Much of the talk throughout the offseason has centered on moving the ball and scoring points effectively without relying on Miller's considerably gifted legs, but this is not quite what the coaching staff had in mind while hatching a plan to better utilize his other talents and those around him.

If Barrett proves to be up to that task and a totally revamped defense shows the expected improvement, the Buckeyes have a reasonable expectation to beat anyone on their schedule, including the Spartans, whose defense lost some important pieces up the middle but have been tough on that side of the ball for the past few years.

Where Ohio State is most likely to miss Miller is on the biggest stage, where special players doing special things often proves to be the difference between first place and second.

The Buckeyes have a lot of work to do to get there, but that was already true. For all their accolades from the recruiting trail and as good as they have looked in shorts and helmets this offseason, almost none of the skill players mentioned above (save for Devin Smith) have shown what they can do in a college football game very often. The new-look defense also figures to be young, and it is as untested as it is supposed to be talented.
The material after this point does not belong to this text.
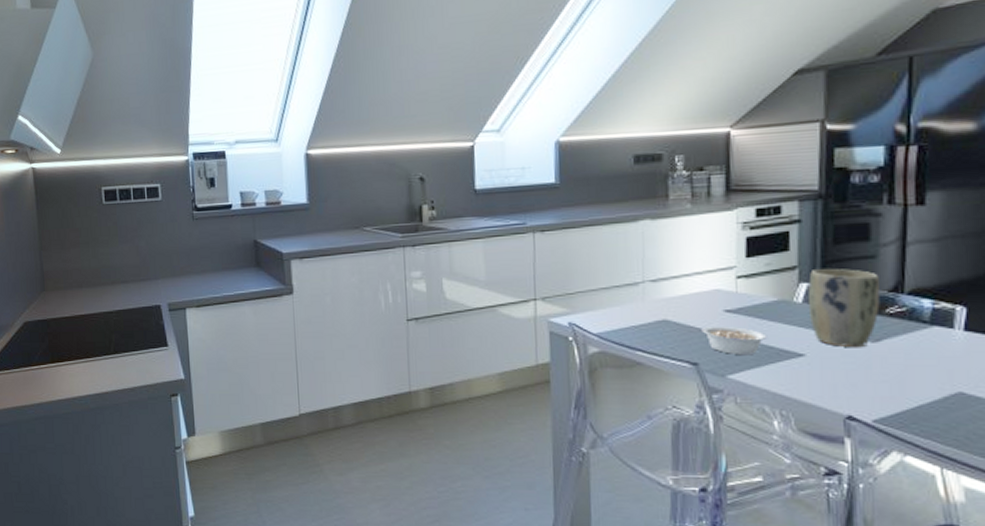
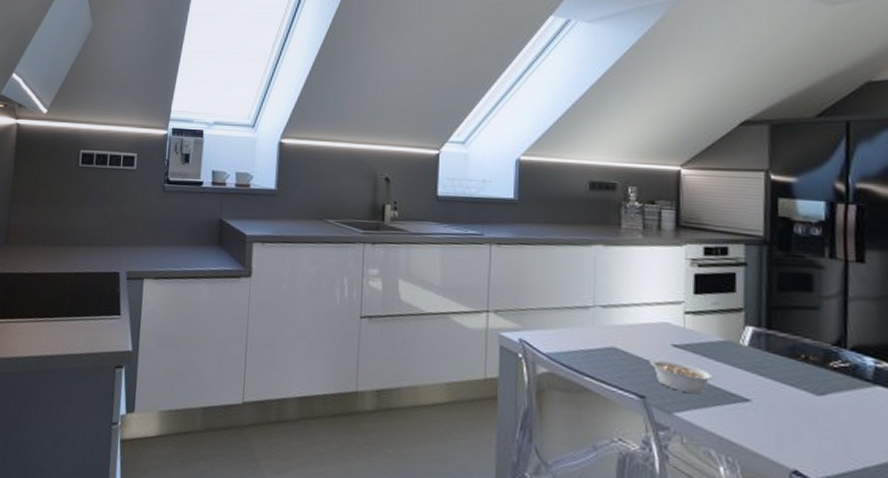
plant pot: present [807,269,880,348] -> none [753,314,824,400]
Rebuilding seasons are rare at Ohio State, where Jim Tressel won the Big Ten seven times in nine seasons while starting six different quarterbacks. Meyer endured a couple of them at Florida, including a growing-pain-filled 2007 season that helped forge the Gators for a 2008 title run.

Will he accept one at Ohio State, or has the program he has installed galvanized the Buckeyes for even losing their best player? Just add that to the questions they face this season, but don't count them out of reaching Indianapolis for the Big Ten Championship Game in December. Not yet.